The Cell SPE's are not as general purpose. They're SIMD processors (single-instruction, multiple-data), and don't have transparent access to host memory or the other cores (for some of the Parallella demo's, you can exit the main program and watch the Epiphany cores continue to DMA data straight to the frame-buffer).
They're more similar to a GPU than to the Epiphany. Each SPE is more powerful in terms of Gflops, but the Epiphany CPU's offer more independent instruction streams. If your problem is basically well suited for a GPU (easy to vectorize) chances are it will probably do better on a Cell than the current Epiphany's. If your problem has lots of independent branching, the Epiphany stands a better chance.
I'm looking forward to getting mine. I ordered it back in October and they recently said the Zynq-2010 based boards would be shipped in mid-May. I wish they would have been more up front about the delays. There were long periods where there was no communication from the company. I didn't order through Kickstarter but directly from Adapteva.
I am interested in parallel computation and computer architectures and thought it would be fun to experiment with. I have worked on some projects developing signal processing algorithms for large GPU arrays and I want to see how the Parallela compares. I plan on implementing a real time audio watermarking algorithm and some image/video processing algorithms.
I'd love to see someone design a unique synthesizer (audio) algorithm for these things - hope you'll keep HN updated with any progress you make in that direction.
I was hoping to buy a few of their 16-core model for a commercial application, and have been in touch with Adapteva but got no reply. It seems like they really don't have the ability to supply the demand for their product.
What do you think about this + Haskell video encoder / decoder? I'm a little ignorant about media processing, but I guess it to be processors scalable with the right encoder / decoder, am I wrong?
I see this thing does OpenCL on a completely different architecture. Recent tesseract ocr versions supports opencl. Will I be able to run tesseract on this thing? Would I even want to?
in principle, yes, but the parallela board isn't exactly the fastest of all the embedded boards.
also, OpenCL apparently isn't the preferred programming model for the epiphany, so performance wont be as good as bare-metal (but that is practically a tautology for any OpenCL device..)
It does work with just the heat sink, but if you want to keep it on for extended periods, the fan is probably a good idea.
I can recommend this kit for a case/fan: http://shop.abopen.com/ - that fan is enough to keep everything feeling cool to the touch.
The design is on Github too, if you want to do your own (and if nothing else the instructions shows you how to hook up a 5v fan directly to the board)
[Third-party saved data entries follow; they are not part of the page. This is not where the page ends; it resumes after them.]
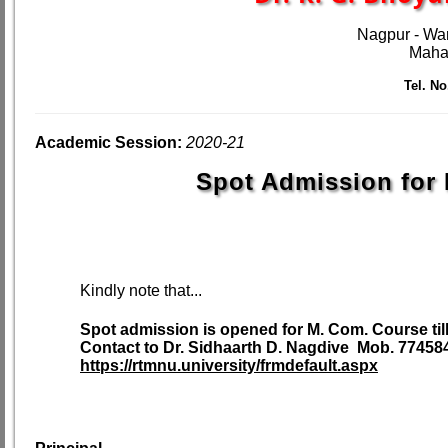
Nagpur - Wa
Mahar
Tel. No.
Academic Session:
2020-21
Spot Admission for 
Kindly note that...
Spot admission is opened for M. Com. Course till
Contact to Dr. Sidhaarth D. Nagdive Mob. 77458
https://rtmnu.university/frmdefault.aspx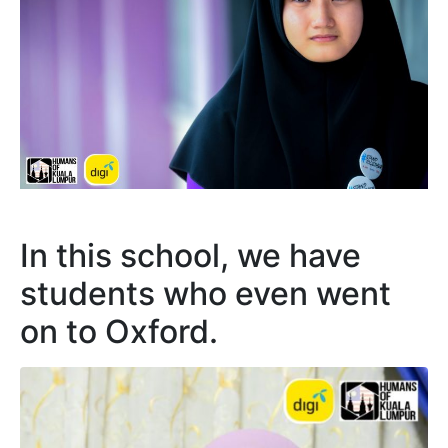
In this school, we have
students who even went
on to Oxford.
It takes some assembly and very light soldering, but not more than that you can get away with any crappy soldering iron and ideally a pair of wire cutters (but scissors will do)
Uhh... what am I supposed to do with the case that Adapteva has shipped (awaiting arrival) me? The quick start says I need a fan but I do not see any place on the Adapteva case for such a fan. [0,1] Am I supposed to cut and craft the first-party case to work within the documented requirements? =[
Edit: I just noticed that the two cases I posted actually differ. Perhaps the design was not yet settled and they have added provisions for a fan. Does anyone know what the cases that are actually shipping look like?
Well Erlang could run, after all they supply a Ubuntu distro for it. However, you cannot run Erlang on the Epiphany, you need to code some BIFs to take advantage of the multitude of cores.
Most of the folks like me who would have bought something today while reading about it will just forget about it later. These guys are missing out on a huge opportunity.